=== WORK REQUIRED ===
From the line containing "thumb tip: (187, 262)" to the last line of the records below, retype every line exactly and output nothing else.

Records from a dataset
————————

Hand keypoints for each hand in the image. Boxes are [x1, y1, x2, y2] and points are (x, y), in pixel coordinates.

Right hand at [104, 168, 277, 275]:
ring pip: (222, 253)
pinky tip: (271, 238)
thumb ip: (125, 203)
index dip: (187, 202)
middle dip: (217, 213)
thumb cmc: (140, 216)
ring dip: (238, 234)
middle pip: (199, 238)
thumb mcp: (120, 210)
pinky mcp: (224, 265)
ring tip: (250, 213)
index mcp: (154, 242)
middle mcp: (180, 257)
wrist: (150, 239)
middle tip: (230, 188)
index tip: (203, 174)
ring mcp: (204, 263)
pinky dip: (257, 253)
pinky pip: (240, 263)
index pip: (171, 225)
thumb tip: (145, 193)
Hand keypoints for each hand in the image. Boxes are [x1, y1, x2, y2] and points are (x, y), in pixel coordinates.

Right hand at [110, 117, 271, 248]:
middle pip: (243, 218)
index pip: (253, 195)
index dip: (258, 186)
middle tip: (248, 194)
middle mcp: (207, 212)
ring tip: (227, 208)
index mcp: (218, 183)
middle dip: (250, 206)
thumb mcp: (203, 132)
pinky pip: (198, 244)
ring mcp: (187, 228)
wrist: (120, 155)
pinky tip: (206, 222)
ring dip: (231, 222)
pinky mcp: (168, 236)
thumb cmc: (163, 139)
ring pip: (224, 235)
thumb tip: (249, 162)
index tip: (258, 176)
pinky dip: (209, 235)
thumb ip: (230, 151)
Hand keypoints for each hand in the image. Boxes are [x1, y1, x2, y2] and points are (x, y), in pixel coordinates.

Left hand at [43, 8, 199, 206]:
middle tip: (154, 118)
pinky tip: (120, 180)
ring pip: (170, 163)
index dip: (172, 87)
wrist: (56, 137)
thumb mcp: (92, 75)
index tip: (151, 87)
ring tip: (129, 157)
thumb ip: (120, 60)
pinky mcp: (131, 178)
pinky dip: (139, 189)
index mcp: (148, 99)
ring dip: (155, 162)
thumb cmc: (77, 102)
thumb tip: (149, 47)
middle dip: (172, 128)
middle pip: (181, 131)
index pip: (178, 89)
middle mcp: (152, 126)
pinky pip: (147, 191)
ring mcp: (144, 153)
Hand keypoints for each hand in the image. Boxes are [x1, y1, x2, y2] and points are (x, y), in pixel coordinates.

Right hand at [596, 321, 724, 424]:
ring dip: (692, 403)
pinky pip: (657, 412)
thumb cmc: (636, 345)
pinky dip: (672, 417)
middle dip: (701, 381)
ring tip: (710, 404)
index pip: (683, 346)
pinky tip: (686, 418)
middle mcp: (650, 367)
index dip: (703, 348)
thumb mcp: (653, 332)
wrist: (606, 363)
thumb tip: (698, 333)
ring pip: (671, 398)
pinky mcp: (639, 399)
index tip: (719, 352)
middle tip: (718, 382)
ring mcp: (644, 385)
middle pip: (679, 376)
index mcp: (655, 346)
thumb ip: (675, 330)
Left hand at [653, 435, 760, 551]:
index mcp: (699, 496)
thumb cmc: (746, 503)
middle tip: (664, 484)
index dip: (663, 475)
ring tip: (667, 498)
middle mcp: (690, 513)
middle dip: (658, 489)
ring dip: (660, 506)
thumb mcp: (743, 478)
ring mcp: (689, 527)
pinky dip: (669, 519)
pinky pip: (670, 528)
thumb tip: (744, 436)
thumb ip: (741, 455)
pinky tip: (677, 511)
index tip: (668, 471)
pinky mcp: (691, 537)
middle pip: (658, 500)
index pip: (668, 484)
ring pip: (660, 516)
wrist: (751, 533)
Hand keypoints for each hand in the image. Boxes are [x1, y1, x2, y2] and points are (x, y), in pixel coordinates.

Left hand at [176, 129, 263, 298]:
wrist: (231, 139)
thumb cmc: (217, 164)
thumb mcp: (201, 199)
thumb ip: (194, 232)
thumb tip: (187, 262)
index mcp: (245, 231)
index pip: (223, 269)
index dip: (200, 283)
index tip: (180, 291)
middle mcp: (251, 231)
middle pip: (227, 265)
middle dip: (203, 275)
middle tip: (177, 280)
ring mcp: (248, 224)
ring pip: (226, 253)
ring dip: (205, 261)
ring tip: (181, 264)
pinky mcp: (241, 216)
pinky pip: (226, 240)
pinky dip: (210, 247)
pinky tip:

————————

=== RESPONSE BOX ===
thumb tip: (187, 262)
index mcp: (245, 231)
index pip: (223, 269)
index dip: (200, 283)
index tip: (180, 291)
middle mcp: (251, 231)
middle pip: (227, 265)
middle dip: (203, 275)
middle tip: (177, 280)
ring mcp: (248, 224)
ring pip: (226, 253)
ring dip: (205, 261)
ring tip: (181, 264)
pinky mcp: (241, 216)
pinky pip: (226, 240)
pinky dip: (210, 247)
pinky tip:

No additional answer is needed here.